Leading cement manufacturers in Kenya are against a move by National Cement Company chairman Narendra Raval to increase duty on imported clinker from 10% to 25%. Bamburi Cement, East Africa Portland Cement Company and Savannah Cement led firms opposing the increase at a meeting in Nairobi, under the stewardship of the Kenya Association of Manufacturers. However, KAM directed the manufacturers to provide data on their grinding and clinker installed capacity, clinker demand and the capacity of ongoing expansion projects. With this data, KAM will then approach the Ministry of Industry over the proposal.

New project seeks to ease trade across central Africa (UNCTAD)

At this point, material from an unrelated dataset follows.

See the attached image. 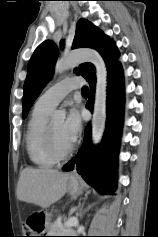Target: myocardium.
<instances>
[{"label": "myocardium", "mask_w": 158, "mask_h": 237, "mask_svg": "<svg viewBox=\"0 0 158 237\" xmlns=\"http://www.w3.org/2000/svg\"><path fill=\"white\" fill-rule=\"evenodd\" d=\"M43 140H44V146H45V149H46L48 155L55 162L67 159L72 154V152L74 150V147L72 145L65 152H59L56 149L54 141H53V137H52L50 123H48L45 127Z\"/></svg>", "instance_id": "obj_1"}]
</instances>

UNCTAD has rolled out a new project to facilitate regional trade in central Africa. Secretary-General Mukhisa Kituyi launched the project in Kinshasa yesterday. Through the project, UNCTAD will offer technical expertise on the implementation of the WTO Trade Facilitation Agreement to five countries that are members of ECCAS. “Central Africa is facing significant trade facilitation challenges that hamper the region’s economic development,” Dr. Kituyi said. “We want to help cut red tape at borders to facilitate cross-border transactions, foster harmonious regional economic integration and prepare the ECCAS countries for gainful participation in the African Continental Free Trade Area.” Five central African countries – Chad, the Democratic Republic of the Congo, Congo, the Central African Republic and Equatorial Guinea – will benefit from UNCTAD’s empowerment programme for national trade facilitation committees.

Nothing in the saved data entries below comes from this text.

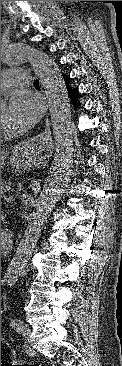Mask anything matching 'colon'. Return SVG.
<instances>
[{"label": "colon", "instance_id": "5ec220e1", "mask_svg": "<svg viewBox=\"0 0 122 366\" xmlns=\"http://www.w3.org/2000/svg\"><path fill=\"white\" fill-rule=\"evenodd\" d=\"M1 359L4 362H12L13 358H12V354L10 351V347L8 346V344H6L5 342L1 341ZM6 366H13L10 363H6ZM4 366V365H3ZM24 366H35V365H24Z\"/></svg>", "mask_w": 122, "mask_h": 366}]
</instances>
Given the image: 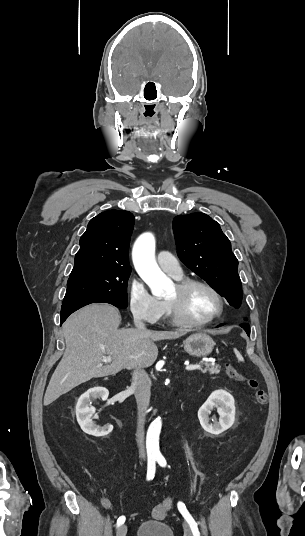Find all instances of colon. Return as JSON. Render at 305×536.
<instances>
[{
	"label": "colon",
	"instance_id": "obj_1",
	"mask_svg": "<svg viewBox=\"0 0 305 536\" xmlns=\"http://www.w3.org/2000/svg\"><path fill=\"white\" fill-rule=\"evenodd\" d=\"M224 372L226 376L230 379L247 384V386L251 390H253L255 399L258 404L264 405L267 402V392L259 386V382L256 379L246 377L245 375L240 373L231 363H225ZM171 506V497H166L164 501L160 502L153 508L152 516L157 519L164 518L168 514Z\"/></svg>",
	"mask_w": 305,
	"mask_h": 536
}]
</instances>
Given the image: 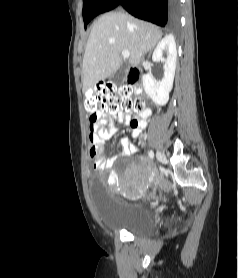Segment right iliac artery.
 I'll return each instance as SVG.
<instances>
[{
	"label": "right iliac artery",
	"instance_id": "1",
	"mask_svg": "<svg viewBox=\"0 0 238 278\" xmlns=\"http://www.w3.org/2000/svg\"><path fill=\"white\" fill-rule=\"evenodd\" d=\"M149 157H150L151 159H153V157H154V152H153L152 150L149 151Z\"/></svg>",
	"mask_w": 238,
	"mask_h": 278
}]
</instances>
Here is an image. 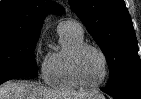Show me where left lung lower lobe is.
<instances>
[{"label":"left lung lower lobe","mask_w":141,"mask_h":99,"mask_svg":"<svg viewBox=\"0 0 141 99\" xmlns=\"http://www.w3.org/2000/svg\"><path fill=\"white\" fill-rule=\"evenodd\" d=\"M101 90L116 99H141V86L106 87Z\"/></svg>","instance_id":"left-lung-lower-lobe-1"}]
</instances>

South Africa: Border Management Authority Bill update (GCIS)

Home Affairs Minister Dr Aaron Motsoaledi welcomes the passing of the Border Management Authority Bill by the National Assembly yesterday in Parliament. “The BMA Bill is long overdue. I welcome the passing of the Bill by the National Assembly. The BMA will enable the country to manage its borders in a manner that facilitates trade and plugs holes in our porous borders. These porous borders lead to, amongst others, illegal crossing of people, illicit goods, drugs, trafficking of people, particularly of women and children, and stolen vehicles,” said Minister Motsoaledi.

AfroChampions Initiative aims to create a new generation of big African firms (The Africa Report)

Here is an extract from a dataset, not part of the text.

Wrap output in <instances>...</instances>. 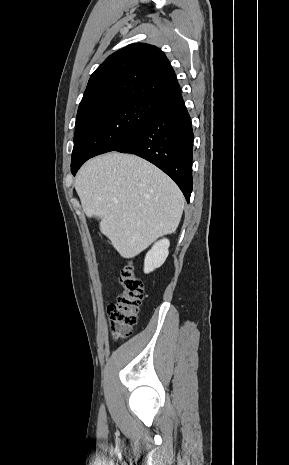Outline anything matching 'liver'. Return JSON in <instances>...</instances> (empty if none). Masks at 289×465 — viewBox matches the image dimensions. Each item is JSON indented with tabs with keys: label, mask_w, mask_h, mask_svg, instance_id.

The idea is to invest $1trn between 2020 and 2030 in companies “that are highly likely to become African champions,” said Paulo Gomes, President of the Executive Committee of the AfroChampions Initiative, meaning “companies that, in both their operations and capital, go beyond the scope of a country.” “We’ve already identified 20 or so African companies from different sectors (banking, food, logistics, etc.) and our capital raising, currently underway, puts us at between $700 and $800m,” Gomes said, adding that it has a particular focus on Asian, Gulf State and African funds.